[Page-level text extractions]
[Start of section]

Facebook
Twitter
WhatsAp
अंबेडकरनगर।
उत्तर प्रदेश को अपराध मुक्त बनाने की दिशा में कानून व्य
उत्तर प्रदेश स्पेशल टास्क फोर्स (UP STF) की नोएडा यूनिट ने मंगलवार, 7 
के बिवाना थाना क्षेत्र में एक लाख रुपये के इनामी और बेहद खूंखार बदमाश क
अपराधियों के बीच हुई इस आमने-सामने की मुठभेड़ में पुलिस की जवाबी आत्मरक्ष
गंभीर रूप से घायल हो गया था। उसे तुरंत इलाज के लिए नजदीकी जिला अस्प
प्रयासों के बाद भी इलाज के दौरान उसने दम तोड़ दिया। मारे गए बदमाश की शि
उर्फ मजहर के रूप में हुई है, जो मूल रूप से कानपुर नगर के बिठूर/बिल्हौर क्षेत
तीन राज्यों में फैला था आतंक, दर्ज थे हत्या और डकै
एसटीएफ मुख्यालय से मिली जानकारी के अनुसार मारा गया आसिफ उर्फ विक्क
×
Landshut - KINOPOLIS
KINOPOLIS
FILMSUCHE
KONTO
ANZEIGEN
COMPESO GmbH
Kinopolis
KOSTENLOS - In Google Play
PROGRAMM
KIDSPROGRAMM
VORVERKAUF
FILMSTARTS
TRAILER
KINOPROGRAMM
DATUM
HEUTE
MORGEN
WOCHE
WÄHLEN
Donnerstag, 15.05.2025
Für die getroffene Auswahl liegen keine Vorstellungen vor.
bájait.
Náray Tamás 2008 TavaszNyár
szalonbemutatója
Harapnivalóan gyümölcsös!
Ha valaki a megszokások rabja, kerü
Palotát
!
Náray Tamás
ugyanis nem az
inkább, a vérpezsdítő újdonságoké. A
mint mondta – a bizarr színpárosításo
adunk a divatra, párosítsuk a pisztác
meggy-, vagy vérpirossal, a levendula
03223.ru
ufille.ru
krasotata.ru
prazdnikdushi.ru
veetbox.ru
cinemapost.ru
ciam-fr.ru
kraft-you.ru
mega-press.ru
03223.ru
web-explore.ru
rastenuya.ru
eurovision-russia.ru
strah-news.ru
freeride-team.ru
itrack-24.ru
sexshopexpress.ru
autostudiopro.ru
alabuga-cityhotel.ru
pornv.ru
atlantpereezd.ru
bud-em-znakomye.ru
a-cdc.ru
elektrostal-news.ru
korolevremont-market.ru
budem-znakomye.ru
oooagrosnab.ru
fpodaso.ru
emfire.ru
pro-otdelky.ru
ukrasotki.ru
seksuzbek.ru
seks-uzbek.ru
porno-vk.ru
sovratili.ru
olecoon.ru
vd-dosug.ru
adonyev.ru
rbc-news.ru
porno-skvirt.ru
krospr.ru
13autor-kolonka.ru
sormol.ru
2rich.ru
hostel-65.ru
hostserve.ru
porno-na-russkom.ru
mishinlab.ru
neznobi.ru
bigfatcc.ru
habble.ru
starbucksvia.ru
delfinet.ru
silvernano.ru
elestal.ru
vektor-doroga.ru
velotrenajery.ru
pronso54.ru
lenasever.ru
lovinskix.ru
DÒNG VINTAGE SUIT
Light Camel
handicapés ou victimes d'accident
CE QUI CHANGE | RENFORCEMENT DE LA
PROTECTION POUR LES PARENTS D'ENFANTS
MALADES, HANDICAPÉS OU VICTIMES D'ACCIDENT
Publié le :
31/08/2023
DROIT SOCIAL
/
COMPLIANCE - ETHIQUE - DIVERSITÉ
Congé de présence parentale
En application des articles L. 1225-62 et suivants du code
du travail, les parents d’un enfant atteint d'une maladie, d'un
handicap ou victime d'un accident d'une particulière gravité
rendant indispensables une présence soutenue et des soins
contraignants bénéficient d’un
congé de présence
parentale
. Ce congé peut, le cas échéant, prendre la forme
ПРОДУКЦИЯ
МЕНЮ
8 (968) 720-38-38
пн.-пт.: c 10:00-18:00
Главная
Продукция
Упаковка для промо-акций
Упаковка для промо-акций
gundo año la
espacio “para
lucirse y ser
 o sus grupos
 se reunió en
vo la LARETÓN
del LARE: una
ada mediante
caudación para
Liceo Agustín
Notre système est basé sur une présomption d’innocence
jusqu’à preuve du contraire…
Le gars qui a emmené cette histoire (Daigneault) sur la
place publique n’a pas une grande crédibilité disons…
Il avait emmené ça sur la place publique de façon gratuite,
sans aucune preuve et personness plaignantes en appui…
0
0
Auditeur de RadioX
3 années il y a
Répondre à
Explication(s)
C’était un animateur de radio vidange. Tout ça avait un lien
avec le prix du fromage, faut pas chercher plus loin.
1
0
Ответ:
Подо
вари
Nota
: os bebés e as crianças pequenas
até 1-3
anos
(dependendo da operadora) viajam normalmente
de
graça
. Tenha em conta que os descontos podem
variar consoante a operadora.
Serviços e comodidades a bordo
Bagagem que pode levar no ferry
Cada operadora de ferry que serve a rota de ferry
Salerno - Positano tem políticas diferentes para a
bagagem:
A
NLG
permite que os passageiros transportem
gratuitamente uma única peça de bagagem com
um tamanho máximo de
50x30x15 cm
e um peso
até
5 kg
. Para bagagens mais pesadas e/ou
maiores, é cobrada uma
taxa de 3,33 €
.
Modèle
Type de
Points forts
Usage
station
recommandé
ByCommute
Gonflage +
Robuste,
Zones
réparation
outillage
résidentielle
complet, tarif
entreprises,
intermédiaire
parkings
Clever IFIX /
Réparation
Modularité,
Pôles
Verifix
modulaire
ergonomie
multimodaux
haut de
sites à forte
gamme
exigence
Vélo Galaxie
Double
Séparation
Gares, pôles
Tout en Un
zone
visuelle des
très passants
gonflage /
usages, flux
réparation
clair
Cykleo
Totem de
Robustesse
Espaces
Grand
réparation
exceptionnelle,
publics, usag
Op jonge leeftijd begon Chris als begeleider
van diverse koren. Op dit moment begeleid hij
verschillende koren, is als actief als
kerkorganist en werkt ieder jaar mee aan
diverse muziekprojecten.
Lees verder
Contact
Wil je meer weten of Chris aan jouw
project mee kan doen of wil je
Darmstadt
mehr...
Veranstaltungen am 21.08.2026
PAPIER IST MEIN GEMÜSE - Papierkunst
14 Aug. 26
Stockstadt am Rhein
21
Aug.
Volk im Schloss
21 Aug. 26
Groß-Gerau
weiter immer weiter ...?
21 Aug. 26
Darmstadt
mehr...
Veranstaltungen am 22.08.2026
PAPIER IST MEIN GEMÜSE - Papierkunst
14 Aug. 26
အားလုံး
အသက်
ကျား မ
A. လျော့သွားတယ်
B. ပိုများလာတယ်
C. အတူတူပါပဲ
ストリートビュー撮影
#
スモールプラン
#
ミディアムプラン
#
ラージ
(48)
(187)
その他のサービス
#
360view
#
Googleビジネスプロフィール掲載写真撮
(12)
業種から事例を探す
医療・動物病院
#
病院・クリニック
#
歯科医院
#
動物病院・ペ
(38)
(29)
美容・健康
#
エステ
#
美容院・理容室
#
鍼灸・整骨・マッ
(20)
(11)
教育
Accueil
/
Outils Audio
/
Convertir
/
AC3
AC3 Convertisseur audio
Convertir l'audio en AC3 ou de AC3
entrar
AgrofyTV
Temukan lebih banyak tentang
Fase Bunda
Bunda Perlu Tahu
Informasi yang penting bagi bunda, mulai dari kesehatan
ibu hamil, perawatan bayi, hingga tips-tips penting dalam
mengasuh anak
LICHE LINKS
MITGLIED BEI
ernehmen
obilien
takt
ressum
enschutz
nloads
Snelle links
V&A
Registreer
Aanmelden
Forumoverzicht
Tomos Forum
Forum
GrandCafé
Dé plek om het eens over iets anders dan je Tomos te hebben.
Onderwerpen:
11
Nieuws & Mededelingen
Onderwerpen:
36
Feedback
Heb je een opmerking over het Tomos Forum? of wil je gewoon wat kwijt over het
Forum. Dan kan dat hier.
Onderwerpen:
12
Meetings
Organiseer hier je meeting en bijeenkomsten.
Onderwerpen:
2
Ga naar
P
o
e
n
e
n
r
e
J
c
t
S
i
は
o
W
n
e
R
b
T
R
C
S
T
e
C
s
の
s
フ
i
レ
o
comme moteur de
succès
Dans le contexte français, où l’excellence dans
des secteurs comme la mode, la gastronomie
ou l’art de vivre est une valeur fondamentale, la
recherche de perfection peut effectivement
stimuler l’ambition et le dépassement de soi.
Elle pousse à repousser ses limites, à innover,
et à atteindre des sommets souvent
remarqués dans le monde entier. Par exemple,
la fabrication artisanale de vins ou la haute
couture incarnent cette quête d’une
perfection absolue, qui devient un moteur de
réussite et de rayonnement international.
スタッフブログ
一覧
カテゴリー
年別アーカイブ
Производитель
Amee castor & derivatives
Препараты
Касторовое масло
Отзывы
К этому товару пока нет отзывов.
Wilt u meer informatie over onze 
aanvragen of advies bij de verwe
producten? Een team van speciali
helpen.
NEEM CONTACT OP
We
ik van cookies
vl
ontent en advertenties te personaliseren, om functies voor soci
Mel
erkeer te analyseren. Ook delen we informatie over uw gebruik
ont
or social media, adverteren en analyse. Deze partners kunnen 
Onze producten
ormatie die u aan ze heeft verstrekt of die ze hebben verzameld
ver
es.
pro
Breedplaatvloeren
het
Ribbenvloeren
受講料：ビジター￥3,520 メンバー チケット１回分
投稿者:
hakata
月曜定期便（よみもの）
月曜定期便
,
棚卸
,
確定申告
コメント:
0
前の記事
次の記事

[End of section]

Assignment
From the entries above, work out how many lines include "Chris"; the number is the only answer wanted.

Answer section
2